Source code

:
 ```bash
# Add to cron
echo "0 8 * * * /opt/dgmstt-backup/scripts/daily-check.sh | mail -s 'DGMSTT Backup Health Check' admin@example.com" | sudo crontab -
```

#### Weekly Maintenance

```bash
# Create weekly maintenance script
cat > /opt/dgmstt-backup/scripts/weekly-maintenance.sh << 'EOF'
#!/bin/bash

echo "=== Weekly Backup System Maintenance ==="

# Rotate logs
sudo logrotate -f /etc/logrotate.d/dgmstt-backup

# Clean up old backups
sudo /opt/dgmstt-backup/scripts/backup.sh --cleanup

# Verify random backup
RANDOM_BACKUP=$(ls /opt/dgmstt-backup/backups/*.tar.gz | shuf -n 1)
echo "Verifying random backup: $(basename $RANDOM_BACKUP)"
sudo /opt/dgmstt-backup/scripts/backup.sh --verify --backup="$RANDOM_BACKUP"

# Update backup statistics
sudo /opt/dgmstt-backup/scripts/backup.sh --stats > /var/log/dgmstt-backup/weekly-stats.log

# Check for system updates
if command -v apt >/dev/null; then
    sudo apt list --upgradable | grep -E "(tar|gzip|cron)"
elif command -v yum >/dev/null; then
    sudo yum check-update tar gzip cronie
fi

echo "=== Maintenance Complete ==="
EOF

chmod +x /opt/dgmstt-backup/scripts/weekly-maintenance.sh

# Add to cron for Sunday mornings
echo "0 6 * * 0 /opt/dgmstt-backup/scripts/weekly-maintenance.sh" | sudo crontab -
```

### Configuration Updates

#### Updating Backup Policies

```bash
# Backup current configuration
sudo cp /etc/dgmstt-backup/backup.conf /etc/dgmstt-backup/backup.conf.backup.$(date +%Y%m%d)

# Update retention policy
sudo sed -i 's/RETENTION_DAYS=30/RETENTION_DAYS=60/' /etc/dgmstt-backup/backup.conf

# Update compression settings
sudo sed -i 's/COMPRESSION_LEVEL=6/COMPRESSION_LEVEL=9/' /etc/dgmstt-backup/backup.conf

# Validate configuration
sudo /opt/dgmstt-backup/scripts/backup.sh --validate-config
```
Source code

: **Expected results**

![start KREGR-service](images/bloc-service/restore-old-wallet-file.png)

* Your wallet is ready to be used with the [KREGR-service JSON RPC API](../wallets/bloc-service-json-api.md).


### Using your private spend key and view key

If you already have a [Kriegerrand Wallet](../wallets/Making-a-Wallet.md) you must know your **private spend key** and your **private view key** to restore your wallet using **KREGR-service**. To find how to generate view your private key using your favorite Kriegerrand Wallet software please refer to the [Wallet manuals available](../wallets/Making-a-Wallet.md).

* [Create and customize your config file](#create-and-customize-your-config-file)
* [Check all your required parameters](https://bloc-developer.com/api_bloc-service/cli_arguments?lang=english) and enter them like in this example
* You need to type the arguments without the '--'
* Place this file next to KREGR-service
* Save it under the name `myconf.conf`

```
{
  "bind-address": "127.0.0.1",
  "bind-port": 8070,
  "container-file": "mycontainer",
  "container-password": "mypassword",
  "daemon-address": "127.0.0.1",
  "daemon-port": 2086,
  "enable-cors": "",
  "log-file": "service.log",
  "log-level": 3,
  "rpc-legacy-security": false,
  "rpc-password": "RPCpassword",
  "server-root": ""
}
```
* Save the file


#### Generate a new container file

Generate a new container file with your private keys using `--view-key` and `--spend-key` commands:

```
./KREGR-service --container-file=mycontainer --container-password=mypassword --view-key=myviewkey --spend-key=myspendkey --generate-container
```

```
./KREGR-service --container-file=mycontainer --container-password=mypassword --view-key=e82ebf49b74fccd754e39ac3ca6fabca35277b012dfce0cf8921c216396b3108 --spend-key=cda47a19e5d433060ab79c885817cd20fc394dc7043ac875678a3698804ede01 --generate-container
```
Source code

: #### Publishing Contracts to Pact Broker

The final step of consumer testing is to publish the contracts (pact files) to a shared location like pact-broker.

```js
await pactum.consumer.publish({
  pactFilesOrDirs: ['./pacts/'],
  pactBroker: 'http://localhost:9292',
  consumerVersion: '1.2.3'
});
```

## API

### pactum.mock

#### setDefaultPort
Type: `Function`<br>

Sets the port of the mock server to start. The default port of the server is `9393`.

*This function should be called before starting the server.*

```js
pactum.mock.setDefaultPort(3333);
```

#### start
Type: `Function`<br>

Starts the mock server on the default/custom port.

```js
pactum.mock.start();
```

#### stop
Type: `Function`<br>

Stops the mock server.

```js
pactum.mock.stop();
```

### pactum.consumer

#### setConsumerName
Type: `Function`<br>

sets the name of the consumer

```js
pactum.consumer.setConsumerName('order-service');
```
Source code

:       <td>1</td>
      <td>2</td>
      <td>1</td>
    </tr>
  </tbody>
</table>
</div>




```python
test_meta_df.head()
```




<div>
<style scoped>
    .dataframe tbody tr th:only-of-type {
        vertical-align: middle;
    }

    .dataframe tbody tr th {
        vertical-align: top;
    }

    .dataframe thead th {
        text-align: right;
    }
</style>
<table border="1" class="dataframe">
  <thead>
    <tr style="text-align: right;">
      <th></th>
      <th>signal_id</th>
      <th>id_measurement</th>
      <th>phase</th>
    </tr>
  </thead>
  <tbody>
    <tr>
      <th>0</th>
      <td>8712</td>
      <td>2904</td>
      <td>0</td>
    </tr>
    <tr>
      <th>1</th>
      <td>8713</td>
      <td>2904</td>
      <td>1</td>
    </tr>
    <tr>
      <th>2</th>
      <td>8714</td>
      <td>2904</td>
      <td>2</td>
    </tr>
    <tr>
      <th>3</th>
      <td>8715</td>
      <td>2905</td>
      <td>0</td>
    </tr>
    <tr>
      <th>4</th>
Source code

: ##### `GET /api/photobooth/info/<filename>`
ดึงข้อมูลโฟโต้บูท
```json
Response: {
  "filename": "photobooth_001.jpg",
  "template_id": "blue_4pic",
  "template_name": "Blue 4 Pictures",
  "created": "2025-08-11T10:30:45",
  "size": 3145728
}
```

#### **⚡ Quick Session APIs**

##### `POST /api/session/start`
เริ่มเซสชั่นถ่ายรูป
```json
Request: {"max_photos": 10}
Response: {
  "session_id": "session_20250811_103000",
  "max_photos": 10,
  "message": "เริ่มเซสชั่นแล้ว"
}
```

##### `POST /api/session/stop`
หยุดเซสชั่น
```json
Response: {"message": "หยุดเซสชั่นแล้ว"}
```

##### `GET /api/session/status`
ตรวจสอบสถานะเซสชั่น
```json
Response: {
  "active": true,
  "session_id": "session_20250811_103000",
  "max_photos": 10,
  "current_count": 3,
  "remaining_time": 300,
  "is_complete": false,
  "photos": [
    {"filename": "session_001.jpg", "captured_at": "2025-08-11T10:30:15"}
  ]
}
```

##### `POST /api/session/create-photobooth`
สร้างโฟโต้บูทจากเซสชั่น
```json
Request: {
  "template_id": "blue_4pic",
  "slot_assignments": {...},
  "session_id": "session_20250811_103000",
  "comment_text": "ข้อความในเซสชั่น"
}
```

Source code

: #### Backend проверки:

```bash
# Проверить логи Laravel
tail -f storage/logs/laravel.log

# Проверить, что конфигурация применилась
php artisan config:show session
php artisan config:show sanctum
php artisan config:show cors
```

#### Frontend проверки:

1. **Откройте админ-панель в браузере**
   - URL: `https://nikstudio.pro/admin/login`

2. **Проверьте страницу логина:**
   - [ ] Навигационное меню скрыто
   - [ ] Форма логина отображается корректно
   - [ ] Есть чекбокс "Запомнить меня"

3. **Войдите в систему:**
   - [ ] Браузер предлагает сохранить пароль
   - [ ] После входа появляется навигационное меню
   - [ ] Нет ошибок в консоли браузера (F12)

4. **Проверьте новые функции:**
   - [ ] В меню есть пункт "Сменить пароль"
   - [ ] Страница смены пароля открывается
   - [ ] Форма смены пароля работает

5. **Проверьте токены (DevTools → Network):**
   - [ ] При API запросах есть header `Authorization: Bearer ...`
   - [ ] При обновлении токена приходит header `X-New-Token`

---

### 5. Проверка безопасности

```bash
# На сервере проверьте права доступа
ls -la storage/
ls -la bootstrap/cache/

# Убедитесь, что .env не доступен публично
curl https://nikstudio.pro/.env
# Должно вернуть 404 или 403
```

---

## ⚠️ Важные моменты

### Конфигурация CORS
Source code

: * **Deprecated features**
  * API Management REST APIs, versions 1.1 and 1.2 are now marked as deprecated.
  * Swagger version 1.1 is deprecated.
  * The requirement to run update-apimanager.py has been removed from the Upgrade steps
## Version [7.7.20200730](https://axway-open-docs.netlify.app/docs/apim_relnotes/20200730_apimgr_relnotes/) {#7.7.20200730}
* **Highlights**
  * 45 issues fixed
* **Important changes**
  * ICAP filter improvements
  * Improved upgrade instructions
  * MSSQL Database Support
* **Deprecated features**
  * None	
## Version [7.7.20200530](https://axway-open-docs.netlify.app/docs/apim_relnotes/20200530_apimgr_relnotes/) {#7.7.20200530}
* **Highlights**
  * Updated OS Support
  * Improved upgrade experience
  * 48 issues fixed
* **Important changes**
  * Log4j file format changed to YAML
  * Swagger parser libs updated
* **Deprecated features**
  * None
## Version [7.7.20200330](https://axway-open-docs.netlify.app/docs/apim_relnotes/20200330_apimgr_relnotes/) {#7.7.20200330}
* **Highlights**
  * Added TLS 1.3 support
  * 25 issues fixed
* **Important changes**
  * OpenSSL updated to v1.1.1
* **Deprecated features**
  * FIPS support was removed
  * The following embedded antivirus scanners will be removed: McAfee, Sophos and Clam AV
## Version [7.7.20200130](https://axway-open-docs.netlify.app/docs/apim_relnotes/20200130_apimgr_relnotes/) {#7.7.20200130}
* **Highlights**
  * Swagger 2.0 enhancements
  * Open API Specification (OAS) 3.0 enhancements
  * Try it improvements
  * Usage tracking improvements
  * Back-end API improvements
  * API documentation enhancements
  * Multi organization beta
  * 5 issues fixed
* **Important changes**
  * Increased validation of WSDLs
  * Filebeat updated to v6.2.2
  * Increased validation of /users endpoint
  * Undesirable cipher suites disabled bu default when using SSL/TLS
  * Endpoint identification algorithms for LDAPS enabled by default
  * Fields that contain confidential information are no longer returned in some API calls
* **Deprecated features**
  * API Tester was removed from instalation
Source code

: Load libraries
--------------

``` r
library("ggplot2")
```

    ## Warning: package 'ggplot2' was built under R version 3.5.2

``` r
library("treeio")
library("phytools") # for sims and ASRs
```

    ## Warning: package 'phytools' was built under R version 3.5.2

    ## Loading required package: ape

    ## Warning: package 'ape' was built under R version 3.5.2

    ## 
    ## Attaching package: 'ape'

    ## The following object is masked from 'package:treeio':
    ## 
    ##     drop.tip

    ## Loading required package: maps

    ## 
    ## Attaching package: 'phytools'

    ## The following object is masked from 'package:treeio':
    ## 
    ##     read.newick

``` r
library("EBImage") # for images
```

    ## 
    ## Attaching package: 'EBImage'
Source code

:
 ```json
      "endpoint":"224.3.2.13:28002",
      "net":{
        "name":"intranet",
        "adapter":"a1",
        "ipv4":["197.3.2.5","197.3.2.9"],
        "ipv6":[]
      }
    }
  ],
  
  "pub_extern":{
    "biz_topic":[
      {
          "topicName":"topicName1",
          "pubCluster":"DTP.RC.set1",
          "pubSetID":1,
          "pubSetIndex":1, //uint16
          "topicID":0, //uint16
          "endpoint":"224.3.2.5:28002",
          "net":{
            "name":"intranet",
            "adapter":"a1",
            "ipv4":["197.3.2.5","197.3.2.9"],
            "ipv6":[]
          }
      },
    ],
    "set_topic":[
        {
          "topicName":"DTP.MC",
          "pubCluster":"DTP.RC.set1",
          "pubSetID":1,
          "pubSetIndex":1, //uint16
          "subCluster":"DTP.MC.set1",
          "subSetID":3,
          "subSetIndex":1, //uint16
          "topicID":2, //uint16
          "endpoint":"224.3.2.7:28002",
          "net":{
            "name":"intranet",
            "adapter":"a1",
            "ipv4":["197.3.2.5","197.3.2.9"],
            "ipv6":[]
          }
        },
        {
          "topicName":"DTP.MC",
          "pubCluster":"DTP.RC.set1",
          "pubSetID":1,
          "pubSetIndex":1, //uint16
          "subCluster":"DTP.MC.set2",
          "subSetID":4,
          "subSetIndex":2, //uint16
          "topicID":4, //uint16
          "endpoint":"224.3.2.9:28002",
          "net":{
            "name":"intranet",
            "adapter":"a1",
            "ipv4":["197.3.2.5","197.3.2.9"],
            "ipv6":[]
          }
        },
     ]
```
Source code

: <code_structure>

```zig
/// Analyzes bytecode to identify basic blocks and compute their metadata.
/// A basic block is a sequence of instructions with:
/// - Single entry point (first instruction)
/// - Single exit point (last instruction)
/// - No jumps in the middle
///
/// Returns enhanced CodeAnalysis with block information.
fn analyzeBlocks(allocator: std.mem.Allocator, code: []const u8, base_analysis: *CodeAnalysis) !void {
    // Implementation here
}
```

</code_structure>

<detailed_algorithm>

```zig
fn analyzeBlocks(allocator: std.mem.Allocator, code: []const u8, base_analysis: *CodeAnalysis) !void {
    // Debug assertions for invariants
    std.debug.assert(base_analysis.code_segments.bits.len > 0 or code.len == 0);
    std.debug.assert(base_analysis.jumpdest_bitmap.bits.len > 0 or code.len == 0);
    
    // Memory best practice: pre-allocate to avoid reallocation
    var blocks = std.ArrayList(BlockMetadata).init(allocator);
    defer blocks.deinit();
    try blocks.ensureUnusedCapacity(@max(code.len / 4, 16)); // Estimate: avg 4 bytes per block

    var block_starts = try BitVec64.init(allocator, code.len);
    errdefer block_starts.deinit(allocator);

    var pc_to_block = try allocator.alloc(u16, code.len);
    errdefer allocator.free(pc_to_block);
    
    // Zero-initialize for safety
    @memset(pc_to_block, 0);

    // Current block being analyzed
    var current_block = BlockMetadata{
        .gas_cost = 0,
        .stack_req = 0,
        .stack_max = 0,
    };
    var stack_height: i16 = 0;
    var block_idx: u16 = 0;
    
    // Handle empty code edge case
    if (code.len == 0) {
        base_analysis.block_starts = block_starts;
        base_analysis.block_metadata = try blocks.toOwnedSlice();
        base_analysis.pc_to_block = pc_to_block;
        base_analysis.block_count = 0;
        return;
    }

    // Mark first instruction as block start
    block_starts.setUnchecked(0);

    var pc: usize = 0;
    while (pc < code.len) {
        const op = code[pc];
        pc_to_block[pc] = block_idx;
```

■ Task goal: Using the material above, return every line that holds the string "sudo".

■ Answer box:
echo "0 8 * * * /opt/dgmstt-backup/scripts/daily-check.sh | mail -s 'DGMSTT Backup Health Check' admin@example.com" | sudo crontab -
sudo logrotate -f /etc/logrotate.d/dgmstt-backup
sudo /opt/dgmstt-backup/scripts/backup.sh --cleanup
sudo /opt/dgmstt-backup/scripts/backup.sh --verify --backup="$RANDOM_BACKUP"
sudo /opt/dgmstt-backup/scripts/backup.sh --stats > /var/log/dgmstt-backup/weekly-stats.log
    sudo apt list --upgradable | grep -E "(tar|gzip|cron)"
    sudo yum check-update tar gzip cronie
echo "0 6 * * 0 /opt/dgmstt-backup/scripts/weekly-maintenance.sh" | sudo crontab -
sudo cp /etc/dgmstt-backup/backup.conf /etc/dgmstt-backup/backup.conf.backup.$(date +%Y%m%d)
sudo sed -i 's/RETENTION_DAYS=30/RETENTION_DAYS=60/' /etc/dgmstt-backup/backup.conf
sudo sed -i 's/COMPRESSION_LEVEL=6/COMPRESSION_LEVEL=9/' /etc/dgmstt-backup/backup.conf
sudo /opt/dgmstt-backup/scripts/backup.sh --validate-config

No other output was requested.